[Données textuelles extraites des pages]
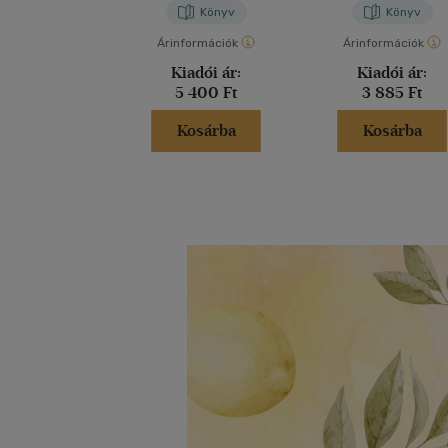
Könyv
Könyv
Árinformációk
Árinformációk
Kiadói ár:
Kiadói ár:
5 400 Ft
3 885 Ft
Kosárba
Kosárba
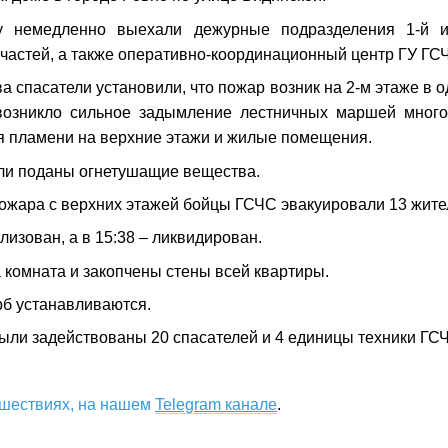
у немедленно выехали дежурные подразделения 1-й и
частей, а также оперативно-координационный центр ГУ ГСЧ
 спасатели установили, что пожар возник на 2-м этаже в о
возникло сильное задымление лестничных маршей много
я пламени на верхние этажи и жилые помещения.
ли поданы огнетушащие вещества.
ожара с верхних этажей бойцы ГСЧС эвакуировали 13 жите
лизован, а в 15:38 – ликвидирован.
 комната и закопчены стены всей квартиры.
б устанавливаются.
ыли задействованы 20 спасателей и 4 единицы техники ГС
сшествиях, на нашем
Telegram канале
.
---
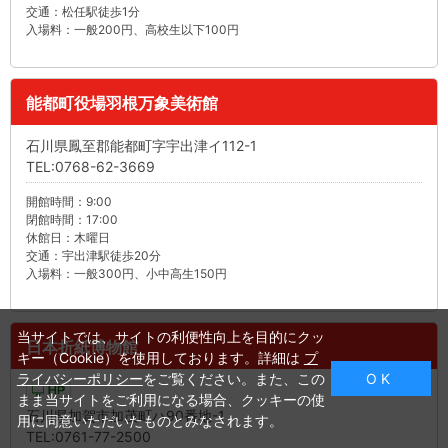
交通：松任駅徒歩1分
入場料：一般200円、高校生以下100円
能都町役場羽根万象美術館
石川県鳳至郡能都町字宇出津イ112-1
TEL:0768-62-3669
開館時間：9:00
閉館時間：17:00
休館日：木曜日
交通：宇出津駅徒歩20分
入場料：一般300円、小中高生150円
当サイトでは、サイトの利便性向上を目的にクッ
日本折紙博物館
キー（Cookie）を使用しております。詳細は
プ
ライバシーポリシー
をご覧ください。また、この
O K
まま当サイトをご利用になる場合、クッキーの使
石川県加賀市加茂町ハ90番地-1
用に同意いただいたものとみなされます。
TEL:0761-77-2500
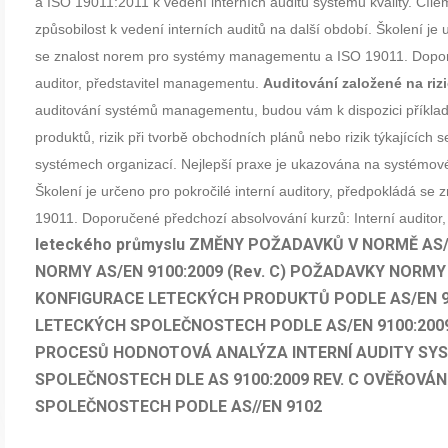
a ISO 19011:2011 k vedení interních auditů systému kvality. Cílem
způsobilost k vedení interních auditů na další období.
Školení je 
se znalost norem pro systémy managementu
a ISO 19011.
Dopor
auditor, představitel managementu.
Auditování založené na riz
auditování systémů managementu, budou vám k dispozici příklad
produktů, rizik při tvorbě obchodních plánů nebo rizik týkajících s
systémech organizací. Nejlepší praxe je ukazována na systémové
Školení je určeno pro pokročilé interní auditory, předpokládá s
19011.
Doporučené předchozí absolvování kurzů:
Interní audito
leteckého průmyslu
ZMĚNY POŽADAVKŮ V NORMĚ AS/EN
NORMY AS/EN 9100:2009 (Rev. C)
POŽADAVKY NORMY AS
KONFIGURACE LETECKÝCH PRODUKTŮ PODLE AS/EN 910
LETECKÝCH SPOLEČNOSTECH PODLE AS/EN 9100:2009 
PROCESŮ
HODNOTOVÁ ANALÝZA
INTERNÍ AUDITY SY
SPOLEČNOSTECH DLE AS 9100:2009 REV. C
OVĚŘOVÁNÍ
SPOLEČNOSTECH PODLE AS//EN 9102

» Consigne écrite: Indiquez combien de lignes des items ci-dessus contiennent la chaîne « LETECKÝCH ». Donnez seulement le nombre.

» Résultat attendu: 2